> _Exercise brief_
Please copy the material below with each "Comentários confirmados de ALL" replaced by "Comentários verificados", keeping everything else unchanged and omitting the pictures.

> _Provided records_
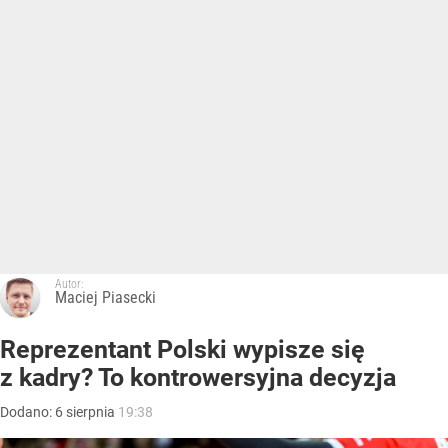
Autor:
Maciej Piasecki
Reprezentant Polski wypisze się
z kadry? To kontrowersyjna decyzja
Dodano:
6
sierpnia
19:38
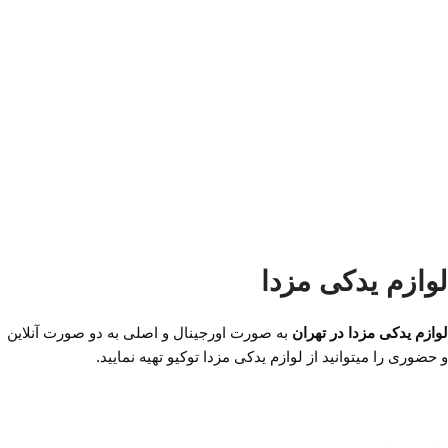
لوازم یدکی مزدا
لوازم یدکی مزدا در تهران
به صورت اورجینال و اصلی به دو صورت آنلاین
و حضوری را میتوانید از لوازم یدکی مزدا توکیو تهیه نمایید.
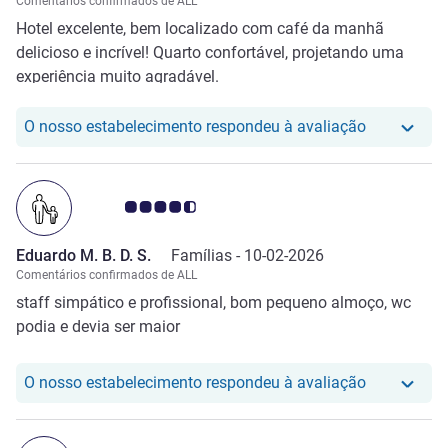
Comentários confirmados de ALL
a situação foi muito antipatica. Finalmente o sistema
Hotel excelente, bem localizado com café da manhã
voltou e pude fazer o pagamento. Felizmente antecipei o
delicioso e incrível! Quarto confortável, projetando uma
pagamento para o dia anterior a minha saída. Mas se isso
experiência muito agradável.
tivesse ocorrido na hora do check-out, tive a percepção
clara de que eu seria muito prejudicada pois ele não se
O nosso hot
O nosso estabelecimento respondeu à avaliação
importava com a situação .
Nota clientes Avis 4.5/5
Eduardo M. B. D. S.
Famílias -
10-02-2026
Comentários confirmados de ALL
staff simpático e profissional, bom pequeno almoço, wc
podia e devia ser maior
O nosso hot
O nosso estabelecimento respondeu à avaliação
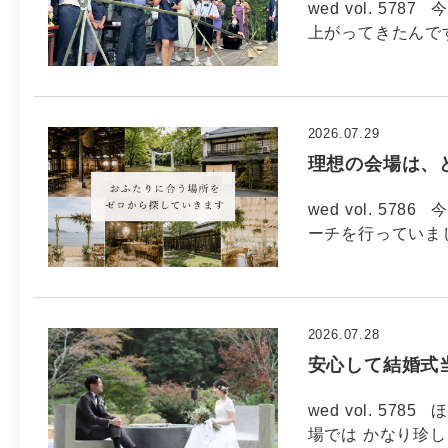
wed vol. 57
上がってきたんで
2026.07.29
理想の会場は、
wed vol. 5
ーチを行っていま
2026.07.28
安心して結婚式
wed vol. 5
場では かなり珍し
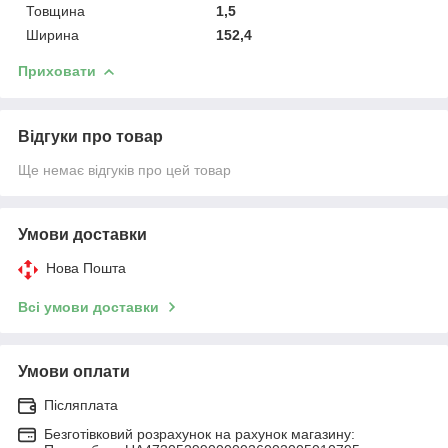
Товщина
1,5
Ширина
152,4
Приховати
Відгуки про товар
Ще немає відгуків про цей товар
Умови доставки
Нова Пошта
Всі умови доставки
Умови оплати
Післяплата
Безготівковий розрахунок на рахунок магазину:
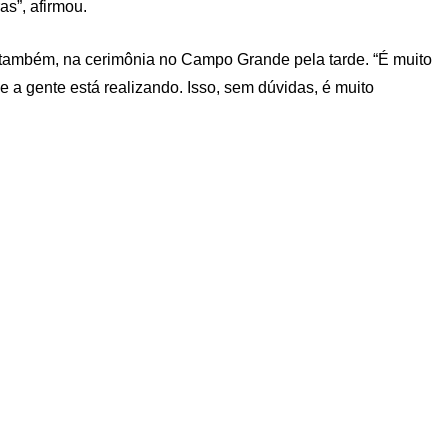
s”, afirmou.
, também, na cerimônia no Campo Grande pela tarde. “É muito
 a gente está realizando. Isso, sem dúvidas, é muito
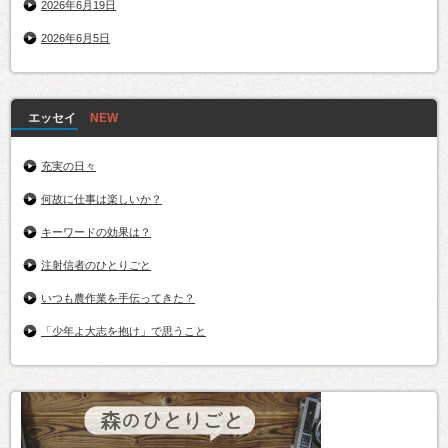
2026年6月19日
2026年6月5日
エッセイ
充実の日々
何故に仕事は楽しいか？
キーワードの効果は？
注射信者のひとりごと
いつも農作業を手伝ってきた？
「少年よ大志を抱け」で思うこと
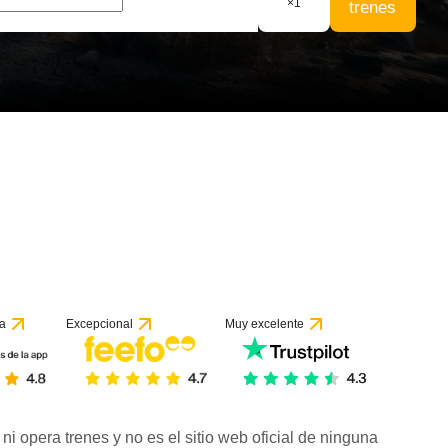
×
1
trenes
a
Excepcional
Muy excelente
ni opera trenes y no es el sitio web oficial de ninguna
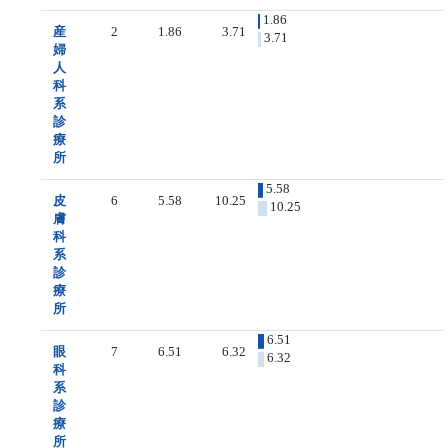
1.86
産
2
1.86
3.71
3.71
婦
人
科
系
診
療
所
5.58
皮
6
5.58
10.25
10.25
膚
科
系
診
療
所
6.51
眼
7
6.51
6.32
6.32
科
系
診
療
所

> _Response_
Autor:
Maciej Piasecki
Reprezentant Polski wypisze się
z kadry? To kontrowersyjna decyzja
Dodano:
6
sierpnia
19:38
لوازم یدکی مزدا
لوازم یدکی مزدا در تهران
به صورت اورجینال و اصلی به دو صورت آنلاین
و حضوری را میتوانید از لوازم یدکی مزدا توکیو تهیه نمایید.
Comentários verificados
a situação foi muito antipatica. Finalmente o sistema
Hotel excelente, bem localizado com café da manhã
voltou e pude fazer o pagamento. Felizmente antecipei o
delicioso e incrível! Quarto confortável, projetando uma
pagamento para o dia anterior a minha saída. Mas se isso
experiência muito agradável.
tivesse ocorrido na hora do check-out, tive a percepção
clara de que eu seria muito prejudicada pois ele não se
O nosso hot
O nosso estabelecimento respondeu à avaliação
importava com a situação .
Nota clientes Avis 4.5/5
Eduardo M. B. D. S.
Famílias -
10-02-2026
Comentários verificados
staff simpático e profissional, bom pequeno almoço, wc
podia e devia ser maior
O nosso hot
O nosso estabelecimento respondeu à avaliação
wed vol. 57
上がってきたんで
2026.07.29
理想の会場は、
wed vol. 5
ーチを行っていま
2026.07.28
安心して結婚式
wed vol. 5
場では かなり珍し
Товщина
1,5
Ширина
152,4
Приховати
Відгуки про товар
Ще немає відгуків про цей товар
Умови доставки
Нова Пошта
Всі умови доставки
Умови оплати
Післяплата
Безготівковий розрахунок на рахунок магазину:
s”, afirmou.
, também, na cerimônia no Campo Grande pela tarde. “É muito
 a gente está realizando. Isso, sem dúvidas, é muito
2026年6月19日
2026年6月5日
エッセイ
充実の日々
何故に仕事は楽しいか？
キーワードの効果は？
注射信者のひとりごと
いつも農作業を手伝ってきた？
「少年よ大志を抱け」で思うこと
×
1
trenes
a
Excepcional
Muy excelente
ni opera trenes y no es el sitio web oficial de ninguna
1.86
産
2
1.86
3.71
3.71
婦
人
科
系
診
療
所
5.58
皮
6
5.58
10.25
10.25
膚
科
系
診
療
所
6.51
眼
7
6.51
6.32
6.32
科
系
診
療
所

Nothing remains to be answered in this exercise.